--- Data records Enclosed Below ---

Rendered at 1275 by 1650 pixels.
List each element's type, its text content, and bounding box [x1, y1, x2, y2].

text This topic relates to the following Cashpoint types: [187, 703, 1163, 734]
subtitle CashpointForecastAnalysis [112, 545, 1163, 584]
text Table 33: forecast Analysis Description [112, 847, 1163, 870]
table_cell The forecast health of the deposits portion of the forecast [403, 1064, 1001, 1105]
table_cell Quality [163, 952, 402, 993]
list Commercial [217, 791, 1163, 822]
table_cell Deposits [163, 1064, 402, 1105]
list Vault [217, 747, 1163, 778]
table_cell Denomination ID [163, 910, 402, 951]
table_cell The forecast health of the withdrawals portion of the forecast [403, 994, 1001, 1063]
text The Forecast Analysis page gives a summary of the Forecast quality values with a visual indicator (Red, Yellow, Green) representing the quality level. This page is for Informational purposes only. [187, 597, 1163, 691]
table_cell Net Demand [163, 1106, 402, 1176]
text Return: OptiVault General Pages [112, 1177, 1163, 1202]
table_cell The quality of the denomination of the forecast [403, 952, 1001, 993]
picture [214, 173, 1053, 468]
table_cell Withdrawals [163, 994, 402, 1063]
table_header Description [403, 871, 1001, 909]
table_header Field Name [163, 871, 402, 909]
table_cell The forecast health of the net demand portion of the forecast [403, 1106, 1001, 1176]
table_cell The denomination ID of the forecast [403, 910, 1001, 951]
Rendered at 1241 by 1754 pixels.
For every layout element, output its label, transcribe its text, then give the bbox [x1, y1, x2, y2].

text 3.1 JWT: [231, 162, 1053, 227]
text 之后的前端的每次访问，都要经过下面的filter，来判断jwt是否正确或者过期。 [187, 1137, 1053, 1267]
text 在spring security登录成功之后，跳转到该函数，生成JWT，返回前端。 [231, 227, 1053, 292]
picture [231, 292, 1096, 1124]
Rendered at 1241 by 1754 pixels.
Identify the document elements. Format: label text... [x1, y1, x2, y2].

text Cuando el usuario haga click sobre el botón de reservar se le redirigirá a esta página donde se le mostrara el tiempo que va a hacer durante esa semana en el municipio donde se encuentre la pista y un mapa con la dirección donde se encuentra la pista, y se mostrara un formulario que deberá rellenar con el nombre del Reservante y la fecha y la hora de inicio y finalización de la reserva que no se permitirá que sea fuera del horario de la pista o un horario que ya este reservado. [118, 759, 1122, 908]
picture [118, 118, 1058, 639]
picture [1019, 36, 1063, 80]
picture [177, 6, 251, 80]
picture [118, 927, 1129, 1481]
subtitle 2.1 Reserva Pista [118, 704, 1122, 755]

--- End of Enclosed Data records ---

— What to do —
Only what runs from the line containing "Identify the document" through the final line of the entries above belongs in the answer, restated exactly.

— Exercise response —
Identify the document elements. Format: label text... [x1, y1, x2, y2].

text Cuando el usuario haga click sobre el botón de reservar se le redirigirá a esta página donde se le mostrara el tiempo que va a hacer durante esa semana en el municipio donde se encuentre la pista y un mapa con la dirección donde se encuentra la pista, y se mostrara un formulario que deberá rellenar con el nombre del Reservante y la fecha y la hora de inicio y finalización de la reserva que no se permitirá que sea fuera del horario de la pista o un horario que ya este reservado. [118, 759, 1122, 908]
picture [118, 118, 1058, 639]
picture [1019, 36, 1063, 80]
picture [177, 6, 251, 80]
picture [118, 927, 1129, 1481]
subtitle 2.1 Reserva Pista [118, 704, 1122, 755]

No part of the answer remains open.